WRITTEN REQUEST
Copy the lines below word for word, keeping every one of them.
++++++++++++++++++++
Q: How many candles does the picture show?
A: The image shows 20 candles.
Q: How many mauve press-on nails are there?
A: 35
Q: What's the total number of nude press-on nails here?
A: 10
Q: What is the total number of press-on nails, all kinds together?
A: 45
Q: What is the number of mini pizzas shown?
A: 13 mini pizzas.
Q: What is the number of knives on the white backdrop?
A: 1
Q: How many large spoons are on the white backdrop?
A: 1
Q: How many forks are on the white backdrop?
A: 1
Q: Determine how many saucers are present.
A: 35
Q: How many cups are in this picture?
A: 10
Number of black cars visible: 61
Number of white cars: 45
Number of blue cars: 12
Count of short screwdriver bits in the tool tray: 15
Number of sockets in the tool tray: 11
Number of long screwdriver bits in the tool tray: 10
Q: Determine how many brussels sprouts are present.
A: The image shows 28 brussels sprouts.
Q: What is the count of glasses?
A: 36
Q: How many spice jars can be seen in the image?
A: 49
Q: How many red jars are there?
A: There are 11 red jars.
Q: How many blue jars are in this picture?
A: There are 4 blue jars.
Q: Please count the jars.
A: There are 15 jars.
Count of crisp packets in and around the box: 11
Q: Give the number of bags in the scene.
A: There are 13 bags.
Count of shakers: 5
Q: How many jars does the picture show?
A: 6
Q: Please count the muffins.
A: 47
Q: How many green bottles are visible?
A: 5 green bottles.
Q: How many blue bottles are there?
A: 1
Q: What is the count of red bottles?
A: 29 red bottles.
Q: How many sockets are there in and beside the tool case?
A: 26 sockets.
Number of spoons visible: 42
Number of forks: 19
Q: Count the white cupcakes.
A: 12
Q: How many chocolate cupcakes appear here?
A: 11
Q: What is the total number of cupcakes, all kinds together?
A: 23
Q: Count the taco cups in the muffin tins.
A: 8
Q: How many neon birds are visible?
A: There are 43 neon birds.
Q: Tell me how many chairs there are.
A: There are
++++++++++++++++++++
CORRECT OUTPUT
Q: How many candles does the picture show?
A: The image shows 20 candles.
Q: How many mauve press-on nails are there?
A: 35
Q: What's the total number of nude press-on nails here?
A: 10
Q: What is the total number of press-on nails, all kinds together?
A: 45
Q: What is the number of mini pizzas shown?
A: 13 mini pizzas.
Q: What is the number of knives on the white backdrop?
A: 1
Q: How many large spoons are on the white backdrop?
A: 1
Q: How many forks are on the white backdrop?
A: 1
Q: Determine how many saucers are present.
A: 35
Q: How many cups are in this picture?
A: 10
Number of black cars visible: 61
Number of white cars: 45
Number of blue cars: 12
Count of short screwdriver bits in the tool tray: 15
Number of sockets in the tool tray: 11
Number of long screwdriver bits in the tool tray: 10
Q: Determine how many brussels sprouts are present.
A: The image shows 28 brussels sprouts.
Q: What is the count of glasses?
A: 36
Q: How many spice jars can be seen in the image?
A: 49
Q: How many red jars are there?
A: There are 11 red jars.
Q: How many blue jars are in this picture?
A: There are 4 blue jars.
Q: Please count the jars.
A: There are 15 jars.
Count of crisp packets in and around the box: 11
Q: Give the number of bags in the scene.
A: There are 13 bags.
Count of shakers: 5
Q: How many jars does the picture show?
A: 6
Q: Please count the muffins.
A: 47
Q: How many green bottles are visible?
A: 5 green bottles.
Q: How many blue bottles are there?
A: 1
Q: What is the count of red bottles?
A: 29 red bottles.
Q: How many sockets are there in and beside the tool case?
A: 26 sockets.
Number of spoons visible: 42
Number of forks: 19
Q: Count the white cupcakes.
A: 12
Q: How many chocolate cupcakes appear here?
A: 11
Q: What is the total number of cupcakes, all kinds together?
A: 23
Q: Count the taco cups in the muffin tins.
A: 8
Q: How many neon birds are visible?
A: There are 43 neon birds.
Q: Tell me how many chairs there are.
A: There are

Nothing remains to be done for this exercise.